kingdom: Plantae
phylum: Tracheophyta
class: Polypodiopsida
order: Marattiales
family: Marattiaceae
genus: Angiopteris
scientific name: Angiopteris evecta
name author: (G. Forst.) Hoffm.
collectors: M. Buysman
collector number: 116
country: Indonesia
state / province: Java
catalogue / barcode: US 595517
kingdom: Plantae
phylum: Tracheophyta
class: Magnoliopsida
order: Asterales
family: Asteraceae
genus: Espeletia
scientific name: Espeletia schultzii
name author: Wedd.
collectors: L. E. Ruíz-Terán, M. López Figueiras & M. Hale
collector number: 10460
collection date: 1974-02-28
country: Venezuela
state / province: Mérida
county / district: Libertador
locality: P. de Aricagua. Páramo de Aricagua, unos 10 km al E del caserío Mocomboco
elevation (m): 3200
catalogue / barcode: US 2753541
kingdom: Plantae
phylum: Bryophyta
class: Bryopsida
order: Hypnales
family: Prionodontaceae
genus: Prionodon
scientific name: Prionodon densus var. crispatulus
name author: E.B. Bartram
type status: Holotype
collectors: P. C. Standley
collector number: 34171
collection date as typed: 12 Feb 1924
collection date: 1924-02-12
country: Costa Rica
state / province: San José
= = =
_Task statement:_ Update the listing so that every "catalogue" becomes "catalog", and leave everything else as it is.

_Exercise result:_
kingdom: Plantae
phylum: Tracheophyta
class: Polypodiopsida
order: Marattiales
family: Marattiaceae
genus: Angiopteris
scientific name: Angiopteris evecta
name author: (G. Forst.) Hoffm.
collectors: M. Buysman
collector number: 116
country: Indonesia
state / province: Java
catalog / barcode: US 595517
kingdom: Plantae
phylum: Tracheophyta
class: Magnoliopsida
order: Asterales
family: Asteraceae
genus: Espeletia
scientific name: Espeletia schultzii
name author: Wedd.
collectors: L. E. Ruíz-Terán, M. López Figueiras & M. Hale
collector number: 10460
collection date: 1974-02-28
country: Venezuela
state / province: Mérida
county / district: Libertador
locality: P. de Aricagua. Páramo de Aricagua, unos 10 km al E del caserío Mocomboco
elevation (m): 3200
catalog / barcode: US 2753541
kingdom: Plantae
phylum: Bryophyta
class: Bryopsida
order: Hypnales
family: Prionodontaceae
genus: Prionodon
scientific name: Prionodon densus var. crispatulus
name author: E.B. Bartram
type status: Holotype
collectors: P. C. Standley
collector number: 34171
collection date as typed: 12 Feb 1924
collection date: 1924-02-12
country: Costa Rica
state / province: San José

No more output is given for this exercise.